Berita

Perlu Pembenahan Menyeluruh Sistem Penyelenggaraan Haji Indonesia

JAKARTA (9 Juli): Anggota Tim Pengawas Haji (Timwas) DPR RI 2025, Saan Mustopa, menekankan pentingnya pembenahan sistem haji Indonesia secara menyeluruh dan terintegrasi dengan sistem milik Pemerintah Arab Saudi. 

Saan yang juga Wakil Ketua DPR RI mengungkapkan, tingginya jumlah jemaah haji asal Indonesia yang wafat menjadi perhatian serius. Bahkan, sebagaimana disampaikan dalam Nota Diplomasi Pemerintah Saudi ke Pemerintah Indonesia, lebih dari 50% total jemaah dunia yang meninggal berasal dari jemaah haji Indonesia. 

Menurutnya, salah satu pemicu adalah lamanya masa tunggu jemaah haji yang menyebabkan banyak jemaah berangkat dalam usia lanjut dan rentan.

“Jemaah kita mendaftar di usia 50, tapi berangkatnya di usia 75 tahun, karena harus menunggu hingga 25 tahun. Akibatnya, banyak yang berangkat dalam kondisi tidak sehat, bahkan ada yang meninggal sebelum berangkat,” kata Saan dalan Rapat Evaluasi Timwas Haji 2025, di Kompleks Parlemen, Senayan, Jakarta, Selasa (8/7/2025).

Saan mengusulkan adanya sistem pemetaan kesehatan jemaah yang memungkinkan jemaah dengan kondisi fisik lebih prima diprioritaskan berangkat lebih awal. Skema itu dapat menekan angka kematian sekaligus meningkatkan citra dan evaluasi pelayanan jemaah haji Indonesia di mata Pemerintah Arab Saudi.

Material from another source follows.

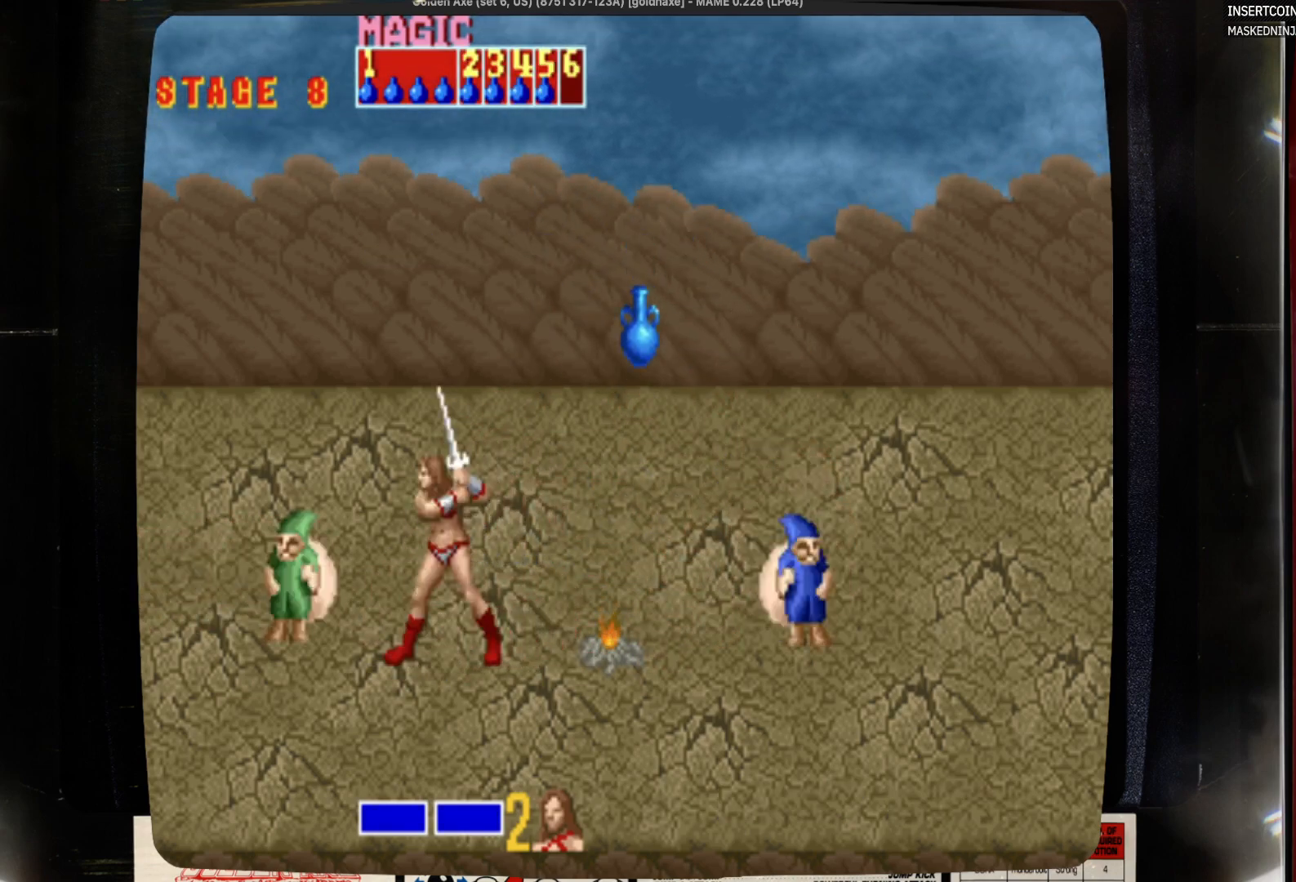
{"buttons": [], "events": [[33, "DPAD_LEFT", "up"], [33, "SQUARE", "down"], [150, "SQUARE", "up"]]}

Selain soal kesehatan jemaah, Saan juga menyoroti aspek transportasi yang masih menjadi salah satu sumber keluhan dan ketidakefisienan pelayanan. Penggunaan kendaraan yang tidak sesuai standar dan keterlambatan penjemputan yang menyebabkan jemaah terpaksa berjalan kaki dalam kondisi cuaca ekstrim.

“Transportasi yang tidak sesuai syarat Saudi harus dibenahi. Jangan lagi pakai bus sekolah atau bus tua. Kita butuh sistem transportasi yang layak, aman, dan terintegrasi dengan sistem Arab Saudi,” tegas Saan.

Lebih lanjut, Saan mengusulkan pentingnya pembenahan Siskohat (Sistem Informasi dan Komputerisasi Haji Terpadu) agar benar-benar terhubung secara real time dengan sistem Arab Saudi yakni e-Hajj.

Menurutnya, integrasi penting untuk memastikan sinkronisasi data jemaah, pengaturan akomodasi, transportasi, dan pelayanan lainnya dapat berjalan efisien dan responsif.

Legislator NasDem itu juga mengangkat persoalan monopoli penyedia layanan (syarikah) yang menjadi salah satu penyebab lemahnya kontrol terhadap mutu pelayanan. Perlu adanya diversifikasi syarikah berdasarkan embarkasi, sehingga muncul kompetisi yang sehat dan meningkatkan kualitas layanan.

“Kalau hanya satu syarikah yang mengelola, tidak ada saingan, tidak ada kontrol. Kita harus dorong agar ada 14 syarikah, sesuai dengan 14 embarkasi di Indonesia. Dengan begitu, masing-masing akan bertanggung jawab terhadap wilayahnya,” jelas Saan

Ia mencontohkan syarikah MCDC yang melayani 15.000 jemaah, mampu menyediakan lebih dari 3.000 sofa bed sebagai bentuk inovasi pelayanan. Hal semacam itu bisa menjadi model yang diperluas jika ada kompetisi antar-syarikah.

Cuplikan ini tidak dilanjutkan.